**** Excerpted records

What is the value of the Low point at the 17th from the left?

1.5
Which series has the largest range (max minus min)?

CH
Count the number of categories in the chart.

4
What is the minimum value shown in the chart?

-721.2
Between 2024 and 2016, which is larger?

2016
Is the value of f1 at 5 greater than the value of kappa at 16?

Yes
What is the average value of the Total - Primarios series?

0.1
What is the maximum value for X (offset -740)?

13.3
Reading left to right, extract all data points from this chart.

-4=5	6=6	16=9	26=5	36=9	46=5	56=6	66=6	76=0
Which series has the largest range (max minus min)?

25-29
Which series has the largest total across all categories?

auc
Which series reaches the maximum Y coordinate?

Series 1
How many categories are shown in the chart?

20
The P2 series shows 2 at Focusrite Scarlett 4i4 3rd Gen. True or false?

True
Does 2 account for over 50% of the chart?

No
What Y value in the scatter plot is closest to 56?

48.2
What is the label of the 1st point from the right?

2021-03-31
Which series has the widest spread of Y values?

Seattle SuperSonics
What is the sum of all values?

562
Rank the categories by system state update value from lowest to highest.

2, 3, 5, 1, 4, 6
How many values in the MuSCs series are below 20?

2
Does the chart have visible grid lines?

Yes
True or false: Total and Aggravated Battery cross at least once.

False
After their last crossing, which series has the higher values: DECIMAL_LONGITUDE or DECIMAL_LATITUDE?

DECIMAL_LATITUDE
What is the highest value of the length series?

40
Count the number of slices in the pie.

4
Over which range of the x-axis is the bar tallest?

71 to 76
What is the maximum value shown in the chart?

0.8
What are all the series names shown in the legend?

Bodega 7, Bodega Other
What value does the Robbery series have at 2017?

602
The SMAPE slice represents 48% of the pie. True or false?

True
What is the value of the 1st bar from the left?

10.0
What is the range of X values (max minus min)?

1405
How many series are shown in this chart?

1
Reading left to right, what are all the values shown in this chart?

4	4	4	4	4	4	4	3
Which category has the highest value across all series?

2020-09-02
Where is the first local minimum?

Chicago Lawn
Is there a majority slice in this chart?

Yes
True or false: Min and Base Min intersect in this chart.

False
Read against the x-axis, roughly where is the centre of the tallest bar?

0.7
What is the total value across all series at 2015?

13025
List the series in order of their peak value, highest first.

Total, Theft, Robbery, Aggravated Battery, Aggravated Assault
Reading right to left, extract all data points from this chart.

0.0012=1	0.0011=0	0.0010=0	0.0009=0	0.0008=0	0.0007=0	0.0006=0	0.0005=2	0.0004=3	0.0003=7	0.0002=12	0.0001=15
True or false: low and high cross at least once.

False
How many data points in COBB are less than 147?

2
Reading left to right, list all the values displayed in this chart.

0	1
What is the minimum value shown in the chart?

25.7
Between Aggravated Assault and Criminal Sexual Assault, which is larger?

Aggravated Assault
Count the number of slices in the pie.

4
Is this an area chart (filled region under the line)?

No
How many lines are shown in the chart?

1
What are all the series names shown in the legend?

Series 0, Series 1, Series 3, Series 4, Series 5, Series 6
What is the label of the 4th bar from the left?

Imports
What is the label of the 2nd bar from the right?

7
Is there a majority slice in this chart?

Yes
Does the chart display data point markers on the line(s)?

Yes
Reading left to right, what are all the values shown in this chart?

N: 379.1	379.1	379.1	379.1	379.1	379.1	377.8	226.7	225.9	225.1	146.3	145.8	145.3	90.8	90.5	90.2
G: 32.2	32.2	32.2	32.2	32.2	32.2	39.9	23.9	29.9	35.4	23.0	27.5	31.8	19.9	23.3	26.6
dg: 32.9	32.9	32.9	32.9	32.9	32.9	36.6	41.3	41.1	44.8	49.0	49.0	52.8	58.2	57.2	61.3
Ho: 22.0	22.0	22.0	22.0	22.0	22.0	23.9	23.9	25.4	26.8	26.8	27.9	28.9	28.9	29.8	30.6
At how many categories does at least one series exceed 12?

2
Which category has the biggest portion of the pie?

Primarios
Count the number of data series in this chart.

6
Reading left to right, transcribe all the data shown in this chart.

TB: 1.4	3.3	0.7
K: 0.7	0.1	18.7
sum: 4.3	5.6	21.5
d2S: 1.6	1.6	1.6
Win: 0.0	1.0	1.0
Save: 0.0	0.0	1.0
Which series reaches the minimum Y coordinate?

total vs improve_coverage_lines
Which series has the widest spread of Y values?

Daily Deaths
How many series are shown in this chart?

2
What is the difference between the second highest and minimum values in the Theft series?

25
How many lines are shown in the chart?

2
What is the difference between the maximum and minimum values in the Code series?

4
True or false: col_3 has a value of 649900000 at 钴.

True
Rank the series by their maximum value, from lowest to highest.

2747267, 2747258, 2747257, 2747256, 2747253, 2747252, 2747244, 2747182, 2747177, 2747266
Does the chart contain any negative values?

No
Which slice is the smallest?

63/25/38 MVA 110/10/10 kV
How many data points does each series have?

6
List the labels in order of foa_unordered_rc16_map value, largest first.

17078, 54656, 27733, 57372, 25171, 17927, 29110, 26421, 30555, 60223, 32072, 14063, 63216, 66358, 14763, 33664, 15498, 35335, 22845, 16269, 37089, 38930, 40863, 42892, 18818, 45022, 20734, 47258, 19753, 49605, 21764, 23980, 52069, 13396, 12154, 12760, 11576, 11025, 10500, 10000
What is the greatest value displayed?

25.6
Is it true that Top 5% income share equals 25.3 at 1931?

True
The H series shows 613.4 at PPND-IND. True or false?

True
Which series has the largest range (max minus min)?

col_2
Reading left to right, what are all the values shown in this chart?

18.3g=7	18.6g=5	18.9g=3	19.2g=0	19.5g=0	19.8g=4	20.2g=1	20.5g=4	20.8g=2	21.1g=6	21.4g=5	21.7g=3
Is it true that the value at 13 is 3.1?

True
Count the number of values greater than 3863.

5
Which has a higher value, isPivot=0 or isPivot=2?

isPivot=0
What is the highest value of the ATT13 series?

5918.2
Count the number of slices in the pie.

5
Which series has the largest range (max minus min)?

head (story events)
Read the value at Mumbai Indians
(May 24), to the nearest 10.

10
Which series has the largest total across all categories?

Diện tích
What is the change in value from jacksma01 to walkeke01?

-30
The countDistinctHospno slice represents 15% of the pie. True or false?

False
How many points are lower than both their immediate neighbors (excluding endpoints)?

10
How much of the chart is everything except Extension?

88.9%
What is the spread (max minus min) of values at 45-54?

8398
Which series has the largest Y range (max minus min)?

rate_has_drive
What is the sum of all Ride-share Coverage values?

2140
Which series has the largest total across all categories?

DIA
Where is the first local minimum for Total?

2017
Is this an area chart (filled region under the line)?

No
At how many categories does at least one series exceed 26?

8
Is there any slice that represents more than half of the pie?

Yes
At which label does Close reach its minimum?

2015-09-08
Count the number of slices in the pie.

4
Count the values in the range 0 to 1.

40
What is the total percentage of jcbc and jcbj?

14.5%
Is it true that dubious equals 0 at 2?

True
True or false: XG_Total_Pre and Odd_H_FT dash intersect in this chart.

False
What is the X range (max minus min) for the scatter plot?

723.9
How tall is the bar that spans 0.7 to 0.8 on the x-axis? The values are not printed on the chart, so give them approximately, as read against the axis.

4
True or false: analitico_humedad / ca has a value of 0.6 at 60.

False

********

Format every line of the rows above as a JSON list of strings, one string per line, leaving out the blank lines.

[
  "What is the value of the Low point at the 17th from the left?",
  "1.5",
  "Which series has the largest range (max minus min)?",
  "CH",
  "Count the number of categories in the chart.",
  "4",
  "What is the minimum value shown in the chart?",
  "-721.2",
  "Between 2024 and 2016, which is larger?",
  "2016",
  "Is the value of f1 at 5 greater than the value of kappa at 16?",
  "Yes",
  "What is the average value of the Total - Primarios series?",
  "0.1",
  "What is the maximum value for X (offset -740)?",
  "13.3",
  "Reading left to right, extract all data points from this chart.",
  "-4=5\t6=6\t16=9\t26=5\t36=9\t46=5\t56=6\t66=6\t76=0",
  "Which series has the largest range (max minus min)?",
  "25-29",
  "Which series has the largest total across all categories?",
  "auc",
  "Which series reaches the maximum Y coordinate?",
  "Series 1",
  "How many categories are shown in the chart?",
  "20",
  "The P2 series shows 2 at Focusrite Scarlett 4i4 3rd Gen. True or false?",
  "True",
  "Does 2 account for over 50% of the chart?",
  "No",
  "What Y value in the scatter plot is closest to 56?",
  "48.2",
  "What is the label of the 1st point from the right?",
  "2021-03-31",
  "Which series has the widest spread of Y values?",
  "Seattle SuperSonics",
  "What is the sum of all values?",
  "562",
  "Rank the categories by system state update value from lowest to highest.",
  "2, 3, 5, 1, 4, 6",
  "How many values in the MuSCs series are below 20?",
  "2",
  "Does the chart have visible grid lines?",
  "Yes",
  "True or false: Total and Aggravated Battery cross at least once.",
  "False",
  "After their last crossing, which series has the higher values: DECIMAL_LONGITUDE or DECIMAL_LATITUDE?",
  "DECIMAL_LATITUDE",
  "What is the highest value of the length series?",
  "40",
  "Count the number of slices in the pie.",
  "4",
  "Over which range of the x-axis is the bar tallest?",
  "71 to 76",
  "What is the maximum value shown in the chart?",
  "0.8",
  "What are all the series names shown in the legend?",
  "Bodega 7, Bodega Other",
  "What value does the Robbery series have at 2017?",
  "602",
  "The SMAPE slice represents 48% of the pie. True or false?",
  "True",
  "What is the value of the 1st bar from the left?",
  "10.0",
  "What is the range of X values (max minus min)?",
  "1405",
  "How many series are shown in this chart?",
  "1",
  "Reading left to right, what are all the values shown in this chart?",
  "4\t4\t4\t4\t4\t4\t4\t3",
  "Which category has the highest value across all series?",
  "2020-09-02",
  "Where is the first local minimum?",
  "Chicago Lawn",
  "Is there a majority slice in this chart?",
  "Yes",
  "True or false: Min and Base Min intersect in this chart.",
  "False",
  "Read against the x-axis, roughly where is the centre of the tallest bar?",
  "0.7",
  "What is the total value across all series at 2015?",
  "13025",
  "List the series in order of their peak value, highest first.",
  "Total, Theft, Robbery, Aggravated Battery, Aggravated Assault",
  "Reading right to left, extract all data points from this chart.",
  "0.0012=1\t0.0011=0\t0.0010=0\t0.0009=0\t0.0008=0\t0.0007=0\t0.0006=0\t0.0005=2\t0.0004=3\t0.0003=7\t0.0002=12\t0.0001=15",
  "True or false: low and high cross at least once.",
  "False",
  "How many data points in COBB are less than 147?",
  "2",
  "Reading left to right, list all the values displayed in this chart.",
  "0\t1",
  "What is the minimum value shown in the chart?",
  "25.7",
  "Between Aggravated Assault and Criminal Sexual Assault, which is larger?",
  "Aggravated Assault",
  "Count the number of slices in the pie.",
  "4",
  "Is this an area chart (filled region under the line)?",
  "No",
  "How many lines are shown in the chart?",
  "1",
  "What are all the series names shown in the legend?",
  "Series 0, Series 1, Series 3, Series 4, Series 5, Series 6",
  "What is the label of the 4th bar from the left?",
  "Imports",
  "What is the label of the 2nd bar from the right?",
  "7",
  "Is there a majority slice in this chart?",
  "Yes",
  "Does the chart display data point markers on the line(s)?",
  "Yes",
  "Reading left to right, what are all the values shown in this chart?",
  "N: 379.1\t379.1\t379.1\t379.1\t379.1\t379.1\t377.8\t226.7\t225.9\t225.1\t146.3\t145.8\t145.3\t90.8\t90.5\t90.2",
  "G: 32.2\t32.2\t32.2\t32.2\t32.2\t32.2\t39.9\t23.9\t29.9\t35.4\t23.0\t27.5\t31.8\t19.9\t23.3\t26.6",
  "dg: 32.9\t32.9\t32.9\t32.9\t32.9\t32.9\t36.6\t41.3\t41.1\t44.8\t49.0\t49.0\t52.8\t58.2\t57.2\t61.3",
  "Ho: 22.0\t22.0\t22.0\t22.0\t22.0\t22.0\t23.9\t23.9\t25.4\t26.8\t26.8\t27.9\t28.9\t28.9\t29.8\t30.6",
  "At how many categories does at least one series exceed 12?",
  "2",
  "Which category has the biggest portion of the pie?",
  "Primarios",
  "Count the number of data series in this chart.",
  "6",
  "Reading left to right, transcribe all the data shown in this chart.",
  "TB: 1.4\t3.3\t0.7",
  "K: 0.7\t0.1\t18.7",
  "sum: 4.3\t5.6\t21.5",
  "d2S: 1.6\t1.6\t1.6",
  "Win: 0.0\t1.0\t1.0",
  "Save: 0.0\t0.0\t1.0",
  "Which series reaches the minimum Y coordinate?",
  "total vs improve_coverage_lines",
  "Which series has the widest spread of Y values?",
  "Daily Deaths",
  "How many series are shown in this chart?",
  "2",
  "What is the difference between the second highest and minimum values in the Theft series?",
  "25",
  "How many lines are shown in the chart?",
  "2",
  "What is the difference between the maximum and minimum values in the Code series?",
  "4",
  "True or false: col_3 has a value of 649900000 at 钴.",
  "True",
  "Rank the series by their maximum value, from lowest to highest.",
  "2747267, 2747258, 2747257, 2747256, 2747253, 2747252, 2747244, 2747182, 2747177, 2747266",
  "Does the chart contain any negative values?",
  "No",
  "Which slice is the smallest?",
  "63/25/38 MVA 110/10/10 kV",
  "How many data points does each series have?",
  "6",
  "List the labels in order of foa_unordered_rc16_map value, largest first.",
  "17078, 54656, 27733, 57372, 25171, 17927, 29110, 26421, 30555, 60223, 32072, 14063, 63216, 66358, 14763, 33664, 15498, 35335, 22845, 16269, 37089, 38930, 40863, 42892, 18818, 45022, 20734, 47258, 19753, 49605, 21764, 23980, 52069, 13396, 12154, 12760, 11576, 11025, 10500, 10000",
  "What is the greatest value displayed?",
  "25.6",
  "Is it true that Top 5% income share equals 25.3 at 1931?",
  "True",
  "The H series shows 613.4 at PPND-IND. True or false?",
  "True",
  "Which series has the largest range (max minus min)?",
  "col_2",
  "Reading left to right, what are all the values shown in this chart?",
  "18.3g=7\t18.6g=5\t18.9g=3\t19.2g=0\t19.5g=0\t19.8g=4\t20.2g=1\t20.5g=4\t20.8g=2\t21.1g=6\t21.4g=5\t21.7g=3",
  "Is it true that the value at 13 is 3.1?",
  "True",
  "Count the number of values greater than 3863.",
  "5",
  "Which has a higher value, isPivot=0 or isPivot=2?",
  "isPivot=0",
  "What is the highest value of the ATT13 series?",
  "5918.2",
  "Count the number of slices in the pie.",
  "5",
  "Which series has the largest range (max minus min)?",
  "head (story events)",
  "Read the value at Mumbai Indians",
  "(May 24), to the nearest 10.",
  "10",
  "Which series has the largest total across all categories?",
  "Diện tích",
  "What is the change in value from jacksma01 to walkeke01?",
  "-30",
  "The countDistinctHospno slice represents 15% of the pie. True or false?",
  "False",
  "How many points are lower than both their immediate neighbors (excluding endpoints)?",
  "10",
  "How much of the chart is everything except Extension?",
  "88.9%",
  "What is the spread (max minus min) of values at 45-54?",
  "8398",
  "Which series has the largest Y range (max minus min)?",
  "rate_has_drive",
  "What is the sum of all Ride-share Coverage values?",
  "2140",
  "Which series has the largest total across all categories?",
  "DIA",
  "Where is the first local minimum for Total?",
  "2017",
  "Is this an area chart (filled region under the line)?",
  "No",
  "At how many categories does at least one series exceed 26?",
  "8",
  "Is there any slice that represents more than half of the pie?",
  "Yes",
  "At which label does Close reach its minimum?",
  "2015-09-08",
  "Count the number of slices in the pie.",
  "4",
  "Count the values in the range 0 to 1.",
  "40",
  "What is the total percentage of jcbc and jcbj?",
  "14.5%",
  "Is it true that dubious equals 0 at 2?",
  "True",
  "True or false: XG_Total_Pre and Odd_H_FT dash intersect in this chart.",
  "False",
  "What is the X range (max minus min) for the scatter plot?",
  "723.9",
  "How tall is the bar that spans 0.7 to 0.8 on the x-axis? The values are not printed on the chart, so give them approximately, as read against the axis.",
  "4",
  "True or false: analitico_humedad / ca has a value of 0.6 at 60.",
  "False"
]